Proof of how badly banks treat their customers was evident in the Financial Conduct Authority’s high-cost credit review, which was also released last week.
It is going to prevent banks and other credit providers charging the currently extortionate fees for unauthorised overdrafts.
From April next year, there will be no higher fees on unplanned overdrafts as all lenders will have to apply the same fees as they do on arranged overdrafts.
In addition, banks will have to apply an annual interest rate to their overdrafts, so no longer will there be a ‘per day’ fee that so many banks currently charge.

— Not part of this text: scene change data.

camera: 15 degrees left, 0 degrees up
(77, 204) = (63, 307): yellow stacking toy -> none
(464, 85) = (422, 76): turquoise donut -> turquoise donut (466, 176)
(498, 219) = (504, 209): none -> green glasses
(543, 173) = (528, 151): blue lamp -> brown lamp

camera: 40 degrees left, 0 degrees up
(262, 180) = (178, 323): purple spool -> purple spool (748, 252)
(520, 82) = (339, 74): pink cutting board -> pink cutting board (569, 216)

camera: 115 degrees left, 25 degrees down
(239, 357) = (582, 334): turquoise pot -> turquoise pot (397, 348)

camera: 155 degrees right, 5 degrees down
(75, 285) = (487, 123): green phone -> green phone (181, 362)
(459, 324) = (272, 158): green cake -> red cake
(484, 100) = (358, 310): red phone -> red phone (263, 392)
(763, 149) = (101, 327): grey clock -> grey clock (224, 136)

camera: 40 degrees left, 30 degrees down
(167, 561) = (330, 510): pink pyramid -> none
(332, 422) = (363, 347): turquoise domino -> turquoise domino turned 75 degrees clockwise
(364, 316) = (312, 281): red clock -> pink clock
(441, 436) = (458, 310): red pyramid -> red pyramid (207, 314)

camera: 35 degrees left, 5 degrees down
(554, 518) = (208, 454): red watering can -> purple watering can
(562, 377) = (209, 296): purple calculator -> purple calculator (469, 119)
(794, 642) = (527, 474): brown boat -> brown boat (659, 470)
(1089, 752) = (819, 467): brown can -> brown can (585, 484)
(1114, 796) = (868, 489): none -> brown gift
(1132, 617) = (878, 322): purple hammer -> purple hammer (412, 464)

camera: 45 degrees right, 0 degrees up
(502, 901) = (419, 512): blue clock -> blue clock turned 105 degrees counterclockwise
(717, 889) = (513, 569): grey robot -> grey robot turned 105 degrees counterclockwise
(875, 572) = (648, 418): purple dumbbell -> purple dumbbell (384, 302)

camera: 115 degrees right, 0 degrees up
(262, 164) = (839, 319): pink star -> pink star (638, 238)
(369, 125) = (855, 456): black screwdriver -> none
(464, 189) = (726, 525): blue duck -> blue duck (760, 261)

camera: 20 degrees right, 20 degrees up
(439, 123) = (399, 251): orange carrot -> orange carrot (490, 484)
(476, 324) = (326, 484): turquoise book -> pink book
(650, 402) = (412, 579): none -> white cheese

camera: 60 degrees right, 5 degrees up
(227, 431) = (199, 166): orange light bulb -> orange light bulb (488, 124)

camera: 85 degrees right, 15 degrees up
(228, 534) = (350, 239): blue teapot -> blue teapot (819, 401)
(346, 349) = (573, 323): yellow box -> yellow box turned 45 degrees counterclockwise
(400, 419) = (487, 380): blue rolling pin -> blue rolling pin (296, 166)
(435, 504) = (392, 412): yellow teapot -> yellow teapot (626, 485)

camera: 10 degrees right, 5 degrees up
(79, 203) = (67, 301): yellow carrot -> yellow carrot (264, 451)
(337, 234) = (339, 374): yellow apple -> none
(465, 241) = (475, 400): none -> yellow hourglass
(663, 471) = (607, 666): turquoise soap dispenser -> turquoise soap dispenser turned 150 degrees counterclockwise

In 2017, when the latest data applied for the FCA review, banks made an astonishing £2.4bn from overdrafts, with 30 per cent of that coming from unarranged fees.
That equates to £720m from unarranged overdraft fees alone. By any measure, that is an extreme amount of money.
So, when you consider the banks are making that kind of money out of their customers, it is surprising, to say the least, that a bank is one of the first places customers will think to go to get other financial products they need. Yet they continue to be.
What exactly are we doing wrong in this industry?
My feeling is that it could be as fundamental as people simply do not think of specialist advisers when they are looking for financial products and services.
Yet, you would not think of going to anyone but a mechanic to get your car fixed.
This quandary needs addressing so advisers become the first choice for consumers to get the advice they really need.
Advertising is one way, but for many good advisers the expense of this versus the reward is very questionable. How about more campaigns by the likes of Unbiased or Vouchedfor? Perhaps, that would at least help to make it clear how to find an adviser you can deal with.
Advisers need to start building their appeal more widely. That will take a long-term approach to marketing; using everything from content strategies to media engagement, along with paid search services that can help improve their profile. It might feel like a slog, but the sooner it starts, the better.